Exercise description ::
Search the records for the string "покарання" and copy every line where it turns up.

○ ○ ○ ○ ○ ○ ○

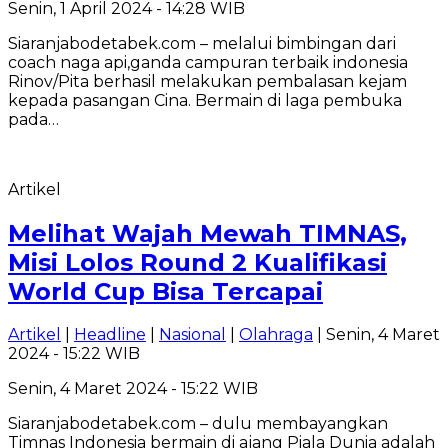
Senin, 1 April 2024 - 14:28 WIB
Siaranjabodetabek.com – melalui bimbingan dari
coach naga api,ganda campuran terbaik indonesia
Rinov/Pita berhasil melakukan pembalasan kejam
kepada pasangan Cina. Bermain di laga pembuka
pada…
Artikel
Melihat Wajah Mewah TIMNAS,
Misi Lolos Round 2 Kualifikasi
World Cup Bisa Tercapai
Artikel
|
Headline
|
Nasional
|
Olahraga
| Senin, 4 Maret
2024 - 15:22 WIB
Senin, 4 Maret 2024 - 15:22 WIB
Siaranjabodetabek.com – dulu membayangkan
Timnas Indonesia bermain di ajang Piala Dunia adalah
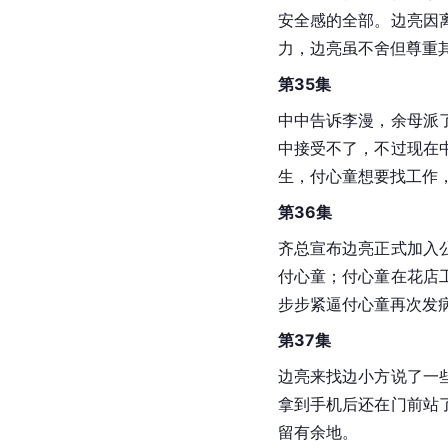
安全感的全部。边亮因
力，边亮虽不舍但尊重
第35集
中中告诉李漫，余母派
中接受不了，不过现在
生，付心童想要找工作
第36集
齐总宣布边亮正式加入
付心童；付心童在花店
步步紧逼付心童再次发
第37集
边亮来找边小方说了一
拿到手机后还在门前站
留有余地。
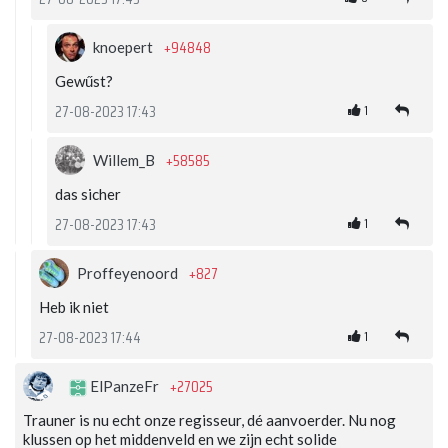
+94848
knoepert
Gewűst?
1
27-08-2023 17:43
+58585
Willem_B
das sicher
1
27-08-2023 17:43
+827
Proffeyenoord
Heb ik niet
1
27-08-2023 17:44
+27025
ElPanzeFr
Trauner is nu echt onze regisseur, dé aanvoerder. Nu nog
klussen op het middenveld en we zijn echt solide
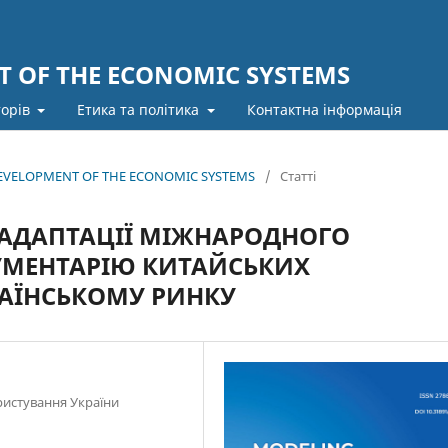
 OF THE ECONOMIC SYSTEMS
торів
Етика та політика
Контактна інформація
 DEVELOPMENT OF THE ECONOMIC SYSTEMS
/
Статті
 АДАПТАЦІЇ МІЖНАРОДНОГО
УМЕНТАРІЮ КИТАЙСЬКИХ
РАЇНСЬКОМУ РИНКУ
ристування України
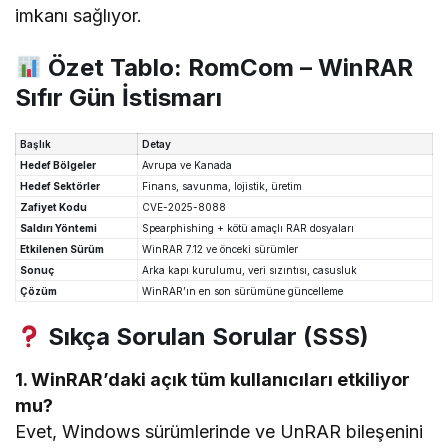
imkanı sağlıyor.
Özet Tablo: RomCom – WinRAR
Sıfır Gün İstismarı
Başlık
Detay
Hedef Bölgeler
Avrupa ve Kanada
Hedef Sektörler
Finans, savunma, lojistik, üretim
Zafiyet Kodu
CVE-2025-8088
Saldırı Yöntemi
Spearphishing + kötü amaçlı RAR dosyaları
Etkilenen Sürüm
WinRAR 7.12 ve önceki sürümler
Sonuç
Arka kapı kurulumu, veri sızıntısı, casusluk
Çözüm
WinRAR’ın en son sürümüne güncelleme
Sıkça Sorulan Sorular (SSS)
1. WinRAR’daki açık tüm kullanıcıları etkiliyor
mu?
Evet, Windows sürümlerinde ve UnRAR bileşenini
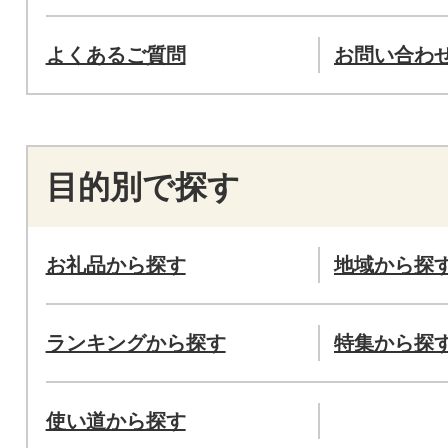
よくあるご質問
お問い合わ
目的別で探す
お礼品から探す
地域から探
ランキングから探す
特集から探
使い道から探す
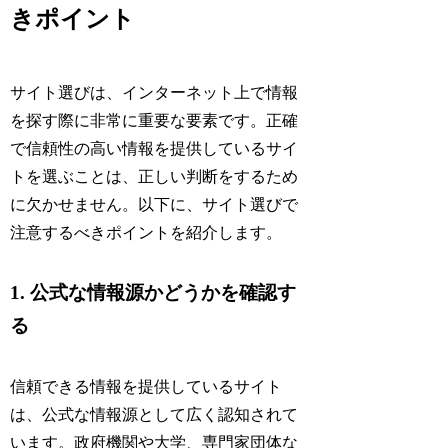
きポイント
サイト選びは、インターネット上で情報
を探す際に非常に重要な要素です。正確
で信頼性の高い情報を提供しているサイ
トを選ぶことは、正しい判断をするため
に欠かせません。以下に、サイト選びで
注意するべきポイントを紹介します。
1. 公式な情報源かどうかを確認す
る
信頼できる情報を提供しているサイト
は、公式な情報源として広く認知されて
います。政府機関や大学、専門家団体な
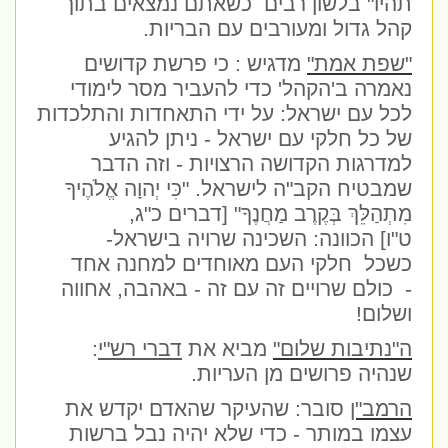
תהיו" בלשון רבים
כשאתם נמצאים בתוך
קהל גדול ומעורבים עם הבריות.
"שפת אמת"
מדגיש : כי פרשת קדושים
נאמרה ב'הקהל' כדי להעביר מסר לימודי
לכל עם ישראל: על ידי התאחדות והתלכדות
של כל חלקי עם ישראל - ניתן להגיע
למדרגות הקדושה הרצויות - וזה הדבר
שמבטיח הקב"ה לישראל. "כִּי יְהוָה אֱלֹהֶיךָ
מִתְהַלֵּךְ בְּקֶרֶב מַחֲנֶךָ" [דברים כ"ג,
ט"ו] הכוונה: השכינה שרויה בישראל-
כשכל חלקי העם מאוחדים למחנה אחד
- כולם שרויים זה עם זה - באהבה, אחווה
ושלום!
ה"נתיבות שלום"
מביא את
דברי רש"י
:
שנהיה פרושים מן העריות.
הרמב"ן
סובר: שהעיקר שהאדם יקדש את
עצמו במותר - כדי שלא יהיה נבל ברשות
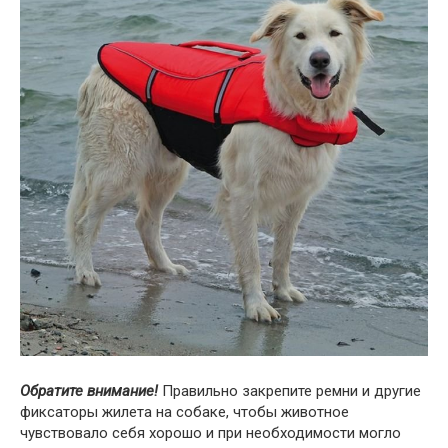
Обратите внимание!
Правильно закрепите ремни и другие
фиксаторы жилета на собаке, чтобы животное
чувствовало себя хорошо и при необходимости могло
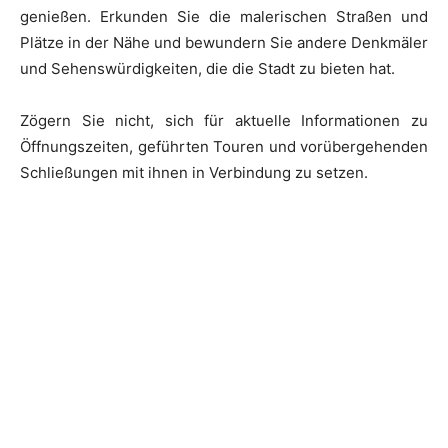
genießen. Erkunden Sie die malerischen Straßen und
Plätze in der Nähe und bewundern Sie andere Denkmäler
und Sehenswürdigkeiten, die die Stadt zu bieten hat.
Zögern Sie nicht, sich für aktuelle Informationen zu
Öffnungszeiten, geführten Touren und vorübergehenden
Schließungen mit ihnen in Verbindung zu setzen.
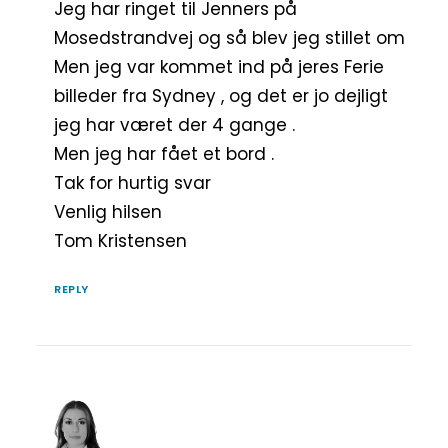
Jeg har ringet til Jenners på
Mosedstrandvej og så blev jeg stillet om
Men jeg var kommet ind på jeres Ferie
billeder fra Sydney , og det er jo dejligt
jeg har været der 4 gange .
Men jeg har fået et bord .
Tak for hurtig svar
Venlig hilsen
Tom Kristensen
REPLY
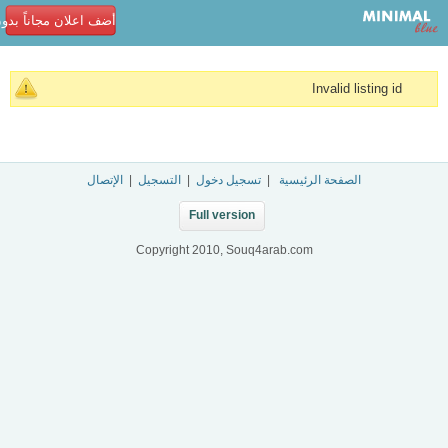
أضف اعلان مجاناً بدو
Invalid listing id
الصفحة الرئيسية
|
تسجيل دخول
|
التسجيل
|
الإتصال
Full version
Copyright 2010, Souq4arab.com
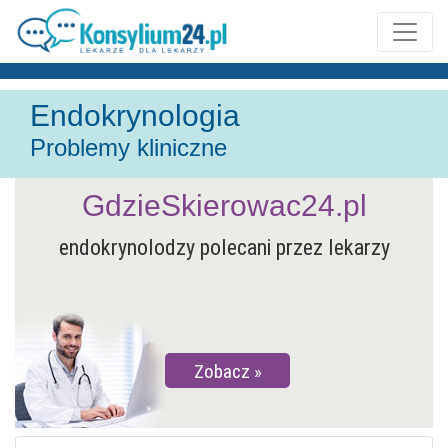
Endokrynologia
Problemy kliniczne
GdzieSkierowac24.pl
endokrynolodzy polecani przez lekarzy
Zobacz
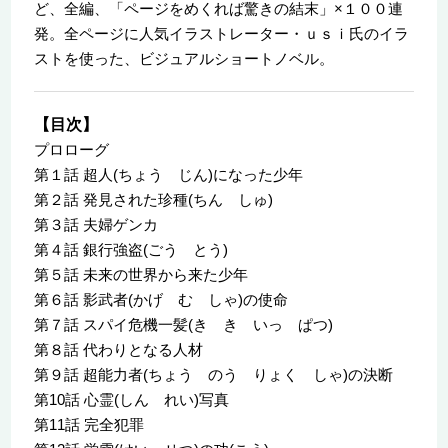
ど、全編、「ページをめくれば驚きの結末」×１００連
発。全ページに人気イラストレーター・ｕｓｉ氏のイラ
ストを使った、ビジュアルショートノベル。
【目次】
プロローグ
第１話 超人(ちょう じん)になった少年
第２話 発見された珍種(ちん しゅ)
第３話 夫婦ゲンカ
第４話 銀行強盗(ごう とう)
第５話 未来の世界から来た少年
第６話 影武者(かげ む しゃ)の使命
第７話 スパイ危機一髪(き き いっ ぱつ)
第８話 代わりとなる人材
第９話 超能力者(ちょう のう りょく しゃ)の決断
第10話 心霊(しん れい)写真
第11話 完全犯罪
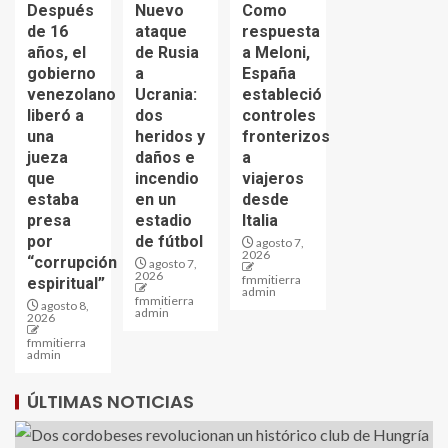
Después
Nuevo
Como
de 16
ataque
respuesta
años, el
de Rusia
a Meloni,
gobierno
a
España
venezolano
Ucrania:
estableció
liberó a
dos
controles
una
heridos y
fronterizos
jueza
daños e
a
que
incendio
viajeros
estaba
en un
desde
presa
estadio
Italia
por
de fútbol
agosto 7,
2026
“corrupción
agosto 7,
2026
fmmitierra
espiritual”
admin
fmmitierra
agosto 8,
admin
2026
fmmitierra
admin
ÚLTIMAS NOTICIAS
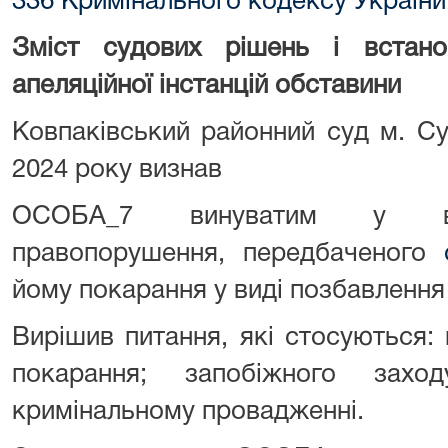
336 Кримінального кодексу України
Зміст судових рішень і встан
апеляційної інстанцій обставини
Ковпаківський районний суд м. С
2024 року визнав
ОСОБА_7 винуватим у вчи
правопорушення, передбаченого
йому покарання у виді позбавлення 
Вирішив питання, які стосуються:
покарання; запобіжного захо
кримінальному провадженні.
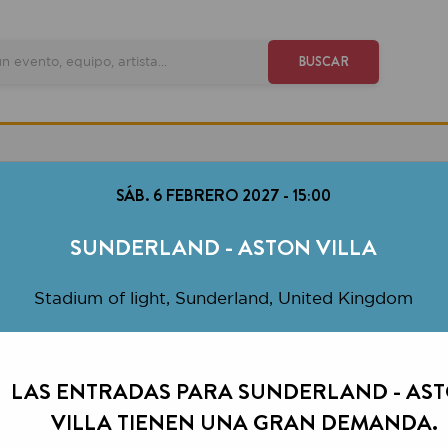
VE
BUSCAR
SÁB. 6 FEBRERO 2027
-
15:00
SUNDERLAND - ASTON VILLA
tadium of light, Sunderland, United Kingdom
S ENTRADAS PARA SUNDERLAND - ASTON
VILLA TIENEN UNA GRAN DEMANDA.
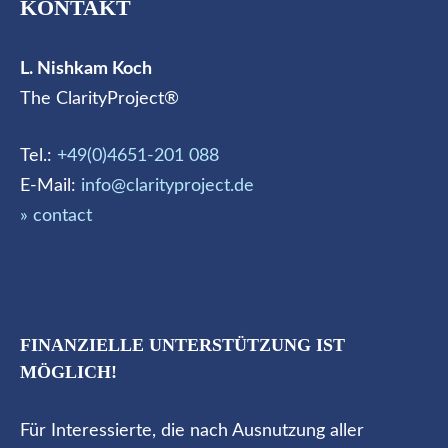
KONTAKT
L. Nishkam Koch
The ClarityProject®
Tel.:
+49(0)4651-201 088
E-Mail:
info@clarityproject.de
» contact
FINANZIELLE UNTERSTÜTZUNG IST
MÖGLICH!
Für Interessierte, die nach Ausnutzung aller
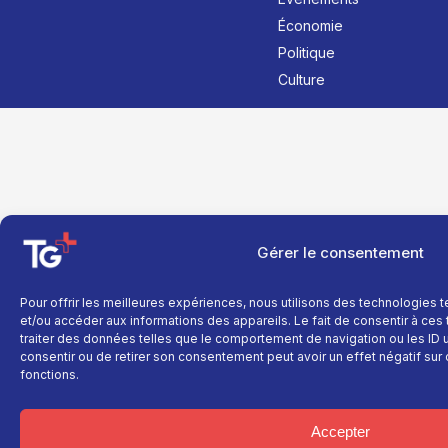
Économie
Politique
Culture
Gérer le consentement
Pour offrir les meilleures expériences, nous utilisons des technologies 
et/ou accéder aux informations des appareils. Le fait de consentir à ce
traiter des données telles que le comportement de navigation ou les ID un
consentir ou de retirer son consentement peut avoir un effet négatif sur 
fonctions.
Accepter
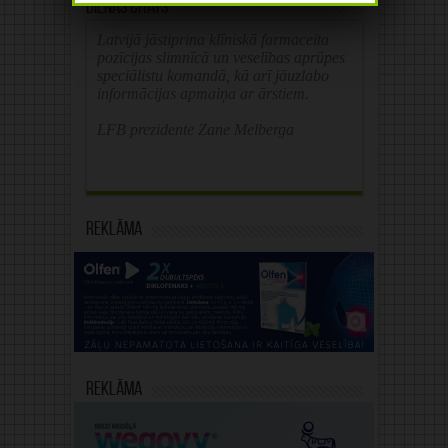
Dienas citāts
Latvijā jāstiprina klīniskā farmaceita
pozīcijas slimnīcā un veselības aprūpes
speciālistu komandā, kā arī jāuzlabo
informācijas apmaiņa ar ārstiem.
LFB prezidente Zane Melberga
Reklāma
Reklāma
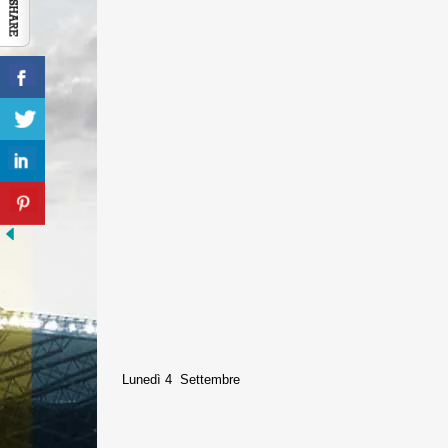
Lunedì 4 Settembre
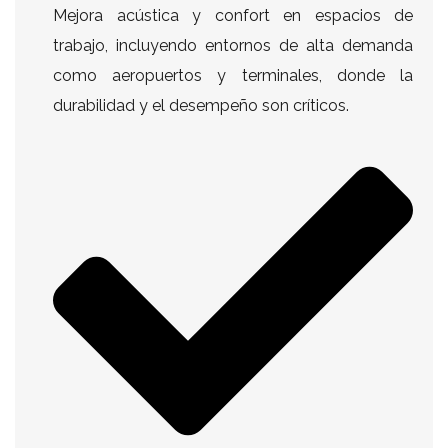
Mejora acústica y confort en espacios de
trabajo, incluyendo entornos de alta demanda
como aeropuertos y terminales, donde la
durabilidad y el desempeño son críticos.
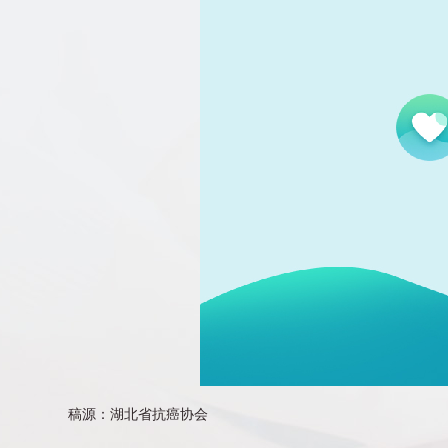
稿源：湖北省抗癌协会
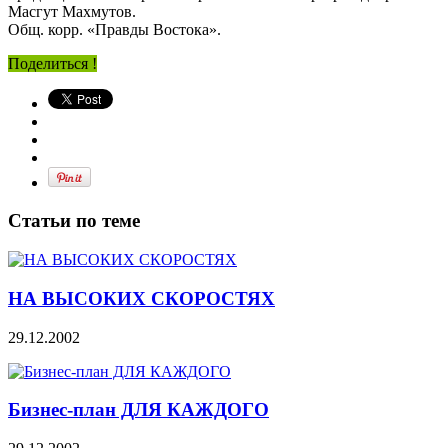
Масгут Махмутов.
Общ. корр. «Правды Востока».
Поделиться !
Статьи по теме
НА ВЫСОКИХ СКОРОСТЯХ
29.12.2002
Бизнес-план ДЛЯ КАЖДОГО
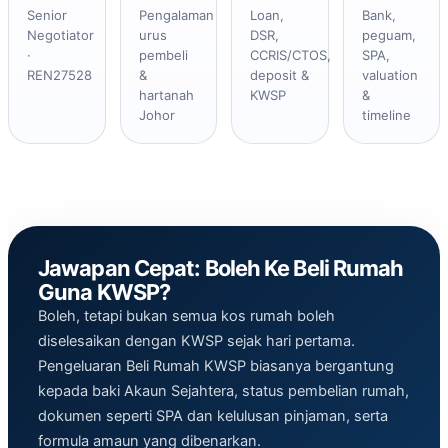
Senior
Pengalaman
Loan,
Bank,
Negotiator
urus
DSR,
peguam,
·
pembeli
CCRIS/CTOS,
SPA,
REN27528
&
deposit &
valuation
hartanah
KWSP
&
Johor
timeline
Jawapan Cepat: Boleh Ke Beli Rumah
Guna KWSP?
Boleh, tetapi bukan semua kos rumah boleh
diselesaikan dengan KWSP sejak hari pertama.
Pengeluaran Beli Rumah KWSP biasanya bergantung
kepada baki Akaun Sejahtera, status pembelian rumah,
dokumen seperti SPA dan kelulusan pinjaman, serta
formula amaun yang dibenarkan.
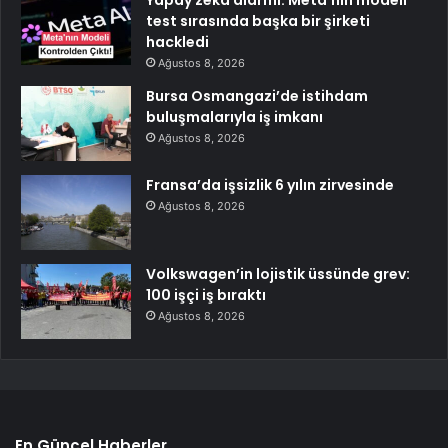
test sırasında başka bir şirketi
hackledi
Ağustos 8, 2026
Bursa Osmangazi’de istihdam
buluşmalarıyla iş imkanı
Ağustos 8, 2026
Fransa’da işsizlik 6 yılın zirvesinde
Ağustos 8, 2026
Volkswagen’in lojistik üssünde grev:
100 işçi iş bıraktı
Ağustos 8, 2026
En Güncel Haberler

○ ○ ○ ○ ○ ○ ○

The answer ::
йому покарання у виді позбавлення 
покарання; запобіжного захо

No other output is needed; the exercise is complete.